Where were you when the war began?
I was at home.
How did you uh, how did you hear about the war?
Like I said, I knew about the war. It was--the war was, was declared around ten o'clock. I knew about the war--it was six o'clock in the morning.
Now you say you...
I was on my way to work. The airplanes were already dropping par...paratroopers into our place, damaging the roads--bombarding. That was six o'clock in the morning. I uh, I don't know, I--like I said, just plain luck. When planes came overhead and I was on the road and I saw that something isn't kosher. So I climbed into a, a, a, a pipe, you know, as in a ditch--as you--when they drives through they have a pipe there...
A sewer pipe.
A sewer pipe. I climbed into that pipe there and uh, when everything quiets down I crawled out of it and they were dead from all over the places. So--horses, cows and, and what have you on the, on the, on the farms. It was about six o'clock April 1--not April 1, uh, September 1, '49 uh, '39.
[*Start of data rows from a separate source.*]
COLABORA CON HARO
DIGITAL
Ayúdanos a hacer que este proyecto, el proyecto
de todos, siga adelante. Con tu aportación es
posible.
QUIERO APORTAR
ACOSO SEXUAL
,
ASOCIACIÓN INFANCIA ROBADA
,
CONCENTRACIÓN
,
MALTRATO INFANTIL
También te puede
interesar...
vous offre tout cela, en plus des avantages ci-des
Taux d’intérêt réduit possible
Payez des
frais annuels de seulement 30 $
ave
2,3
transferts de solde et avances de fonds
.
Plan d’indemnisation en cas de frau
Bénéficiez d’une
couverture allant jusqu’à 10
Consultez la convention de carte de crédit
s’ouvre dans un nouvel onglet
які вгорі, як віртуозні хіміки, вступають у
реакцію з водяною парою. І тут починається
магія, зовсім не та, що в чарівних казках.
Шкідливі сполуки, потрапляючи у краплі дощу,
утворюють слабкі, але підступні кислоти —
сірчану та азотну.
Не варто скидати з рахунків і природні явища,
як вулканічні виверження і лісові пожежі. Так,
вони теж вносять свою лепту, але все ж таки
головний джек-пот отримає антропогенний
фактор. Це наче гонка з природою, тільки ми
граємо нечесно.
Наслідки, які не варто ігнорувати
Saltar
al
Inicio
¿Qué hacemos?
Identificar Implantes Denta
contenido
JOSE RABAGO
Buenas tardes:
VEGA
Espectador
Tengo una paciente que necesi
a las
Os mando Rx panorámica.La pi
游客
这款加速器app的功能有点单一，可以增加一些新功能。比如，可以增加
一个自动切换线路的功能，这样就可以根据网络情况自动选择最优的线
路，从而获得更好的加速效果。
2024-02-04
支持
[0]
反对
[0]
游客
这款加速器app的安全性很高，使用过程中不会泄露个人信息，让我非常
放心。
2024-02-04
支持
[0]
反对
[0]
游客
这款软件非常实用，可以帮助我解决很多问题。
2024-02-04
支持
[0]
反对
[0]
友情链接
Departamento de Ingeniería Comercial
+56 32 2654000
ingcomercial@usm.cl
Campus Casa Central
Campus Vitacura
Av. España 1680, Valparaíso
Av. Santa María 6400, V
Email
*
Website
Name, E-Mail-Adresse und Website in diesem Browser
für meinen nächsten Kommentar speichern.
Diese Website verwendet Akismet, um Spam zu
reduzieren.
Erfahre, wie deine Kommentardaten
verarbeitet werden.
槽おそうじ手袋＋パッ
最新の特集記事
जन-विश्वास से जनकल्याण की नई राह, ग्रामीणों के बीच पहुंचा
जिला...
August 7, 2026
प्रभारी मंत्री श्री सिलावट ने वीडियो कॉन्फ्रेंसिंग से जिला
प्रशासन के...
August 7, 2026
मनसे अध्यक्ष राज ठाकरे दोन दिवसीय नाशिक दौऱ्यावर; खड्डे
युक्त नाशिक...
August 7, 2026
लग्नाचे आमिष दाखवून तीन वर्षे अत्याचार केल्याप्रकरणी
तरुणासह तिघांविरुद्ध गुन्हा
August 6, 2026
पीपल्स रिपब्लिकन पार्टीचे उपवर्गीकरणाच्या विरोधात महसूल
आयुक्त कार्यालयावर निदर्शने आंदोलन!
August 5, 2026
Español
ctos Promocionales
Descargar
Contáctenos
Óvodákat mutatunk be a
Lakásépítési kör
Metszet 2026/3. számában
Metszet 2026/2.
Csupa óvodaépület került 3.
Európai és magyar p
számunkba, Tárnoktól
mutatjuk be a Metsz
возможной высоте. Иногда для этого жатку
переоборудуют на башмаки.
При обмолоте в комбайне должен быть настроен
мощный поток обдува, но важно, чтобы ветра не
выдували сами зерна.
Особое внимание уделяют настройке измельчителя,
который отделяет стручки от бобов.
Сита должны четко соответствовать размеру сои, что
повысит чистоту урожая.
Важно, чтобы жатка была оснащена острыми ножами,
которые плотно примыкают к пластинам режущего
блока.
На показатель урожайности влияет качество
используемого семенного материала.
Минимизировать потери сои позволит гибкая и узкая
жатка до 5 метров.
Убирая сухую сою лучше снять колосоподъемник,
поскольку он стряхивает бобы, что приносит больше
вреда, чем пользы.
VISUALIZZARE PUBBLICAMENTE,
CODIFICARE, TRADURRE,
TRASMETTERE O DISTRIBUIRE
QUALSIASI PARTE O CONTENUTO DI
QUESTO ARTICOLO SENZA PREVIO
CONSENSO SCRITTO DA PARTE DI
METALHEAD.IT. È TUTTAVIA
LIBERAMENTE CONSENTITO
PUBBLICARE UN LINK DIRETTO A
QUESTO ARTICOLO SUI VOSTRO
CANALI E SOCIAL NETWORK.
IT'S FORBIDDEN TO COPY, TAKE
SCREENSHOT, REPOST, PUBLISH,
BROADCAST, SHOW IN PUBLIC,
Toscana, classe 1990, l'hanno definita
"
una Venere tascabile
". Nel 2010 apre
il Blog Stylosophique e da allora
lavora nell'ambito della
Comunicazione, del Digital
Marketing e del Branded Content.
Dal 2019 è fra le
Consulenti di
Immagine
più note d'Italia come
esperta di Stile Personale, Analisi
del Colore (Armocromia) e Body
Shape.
What were your feelings and thoughts at that time?
What the feeling--I just turned around and went home to be with my family. That's it.
You say you were--you, you were going to a job at the time.
Yes.
What kind of job did you have?
Well, blecher, you know the uh, tinsmith.
Okay, you were doing that.
We were roofing...
All right.
...roofing, gutters or whatever for the farm itself there.